MATERIAL FOR THE TASK
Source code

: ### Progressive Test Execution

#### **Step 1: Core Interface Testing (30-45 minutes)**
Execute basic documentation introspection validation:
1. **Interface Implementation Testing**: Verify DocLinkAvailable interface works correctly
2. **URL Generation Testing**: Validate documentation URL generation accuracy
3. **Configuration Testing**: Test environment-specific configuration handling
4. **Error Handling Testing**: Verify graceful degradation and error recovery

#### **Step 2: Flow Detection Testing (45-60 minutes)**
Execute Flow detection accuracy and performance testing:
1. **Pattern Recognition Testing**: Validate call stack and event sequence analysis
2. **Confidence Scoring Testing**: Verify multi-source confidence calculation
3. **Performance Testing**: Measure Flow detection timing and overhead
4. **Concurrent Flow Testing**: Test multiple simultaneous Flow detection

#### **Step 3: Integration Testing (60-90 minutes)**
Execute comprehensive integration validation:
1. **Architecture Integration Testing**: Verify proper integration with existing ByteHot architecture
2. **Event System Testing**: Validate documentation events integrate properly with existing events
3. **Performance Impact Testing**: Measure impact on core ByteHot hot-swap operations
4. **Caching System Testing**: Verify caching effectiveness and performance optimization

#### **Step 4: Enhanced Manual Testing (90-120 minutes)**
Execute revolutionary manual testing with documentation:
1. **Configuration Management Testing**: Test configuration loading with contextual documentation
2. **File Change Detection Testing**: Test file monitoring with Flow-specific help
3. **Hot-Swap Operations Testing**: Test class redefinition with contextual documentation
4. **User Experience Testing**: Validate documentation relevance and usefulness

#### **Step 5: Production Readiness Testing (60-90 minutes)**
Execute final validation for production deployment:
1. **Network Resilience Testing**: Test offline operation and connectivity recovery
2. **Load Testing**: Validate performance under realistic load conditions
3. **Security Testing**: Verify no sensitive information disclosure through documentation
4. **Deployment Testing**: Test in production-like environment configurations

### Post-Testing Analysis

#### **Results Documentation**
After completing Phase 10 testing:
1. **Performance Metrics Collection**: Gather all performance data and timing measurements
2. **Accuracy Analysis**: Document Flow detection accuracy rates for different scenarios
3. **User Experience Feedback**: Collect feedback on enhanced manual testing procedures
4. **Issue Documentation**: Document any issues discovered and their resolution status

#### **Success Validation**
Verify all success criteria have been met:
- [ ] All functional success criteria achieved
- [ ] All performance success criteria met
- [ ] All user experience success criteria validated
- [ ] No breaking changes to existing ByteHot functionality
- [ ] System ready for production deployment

WHAT TO PRODUCE
Rename "ByteHot" to "HotPatch" throughout the entries, and reproduce them with nothing else changed.

SOLVED PROBLEM
Source code

: ### Progressive Test Execution

#### **Step 1: Core Interface Testing (30-45 minutes)**
Execute basic documentation introspection validation:
1. **Interface Implementation Testing**: Verify DocLinkAvailable interface works correctly
2. **URL Generation Testing**: Validate documentation URL generation accuracy
3. **Configuration Testing**: Test environment-specific configuration handling
4. **Error Handling Testing**: Verify graceful degradation and error recovery

#### **Step 2: Flow Detection Testing (45-60 minutes)**
Execute Flow detection accuracy and performance testing:
1. **Pattern Recognition Testing**: Validate call stack and event sequence analysis
2. **Confidence Scoring Testing**: Verify multi-source confidence calculation
3. **Performance Testing**: Measure Flow detection timing and overhead
4. **Concurrent Flow Testing**: Test multiple simultaneous Flow detection

#### **Step 3: Integration Testing (60-90 minutes)**
Execute comprehensive integration validation:
1. **Architecture Integration Testing**: Verify proper integration with existing HotPatch architecture
2. **Event System Testing**: Validate documentation events integrate properly with existing events
3. **Performance Impact Testing**: Measure impact on core HotPatch hot-swap operations
4. **Caching System Testing**: Verify caching effectiveness and performance optimization

#### **Step 4: Enhanced Manual Testing (90-120 minutes)**
Execute revolutionary manual testing with documentation:
1. **Configuration Management Testing**: Test configuration loading with contextual documentation
2. **File Change Detection Testing**: Test file monitoring with Flow-specific help
3. **Hot-Swap Operations Testing**: Test class redefinition with contextual documentation
4. **User Experience Testing**: Validate documentation relevance and usefulness

#### **Step 5: Production Readiness Testing (60-90 minutes)**
Execute final validation for production deployment:
1. **Network Resilience Testing**: Test offline operation and connectivity recovery
2. **Load Testing**: Validate performance under realistic load conditions
3. **Security Testing**: Verify no sensitive information disclosure through documentation
4. **Deployment Testing**: Test in production-like environment configurations

### Post-Testing Analysis

#### **Results Documentation**
After completing Phase 10 testing:
1. **Performance Metrics Collection**: Gather all performance data and timing measurements
2. **Accuracy Analysis**: Document Flow detection accuracy rates for different scenarios
3. **User Experience Feedback**: Collect feedback on enhanced manual testing procedures
4. **Issue Documentation**: Document any issues discovered and their resolution status

#### **Success Validation**
Verify all success criteria have been met:
- [ ] All functional success criteria achieved
- [ ] All performance success criteria met
- [ ] All user experience success criteria validated
- [ ] No breaking changes to existing HotPatch functionality
- [ ] System ready for production deployment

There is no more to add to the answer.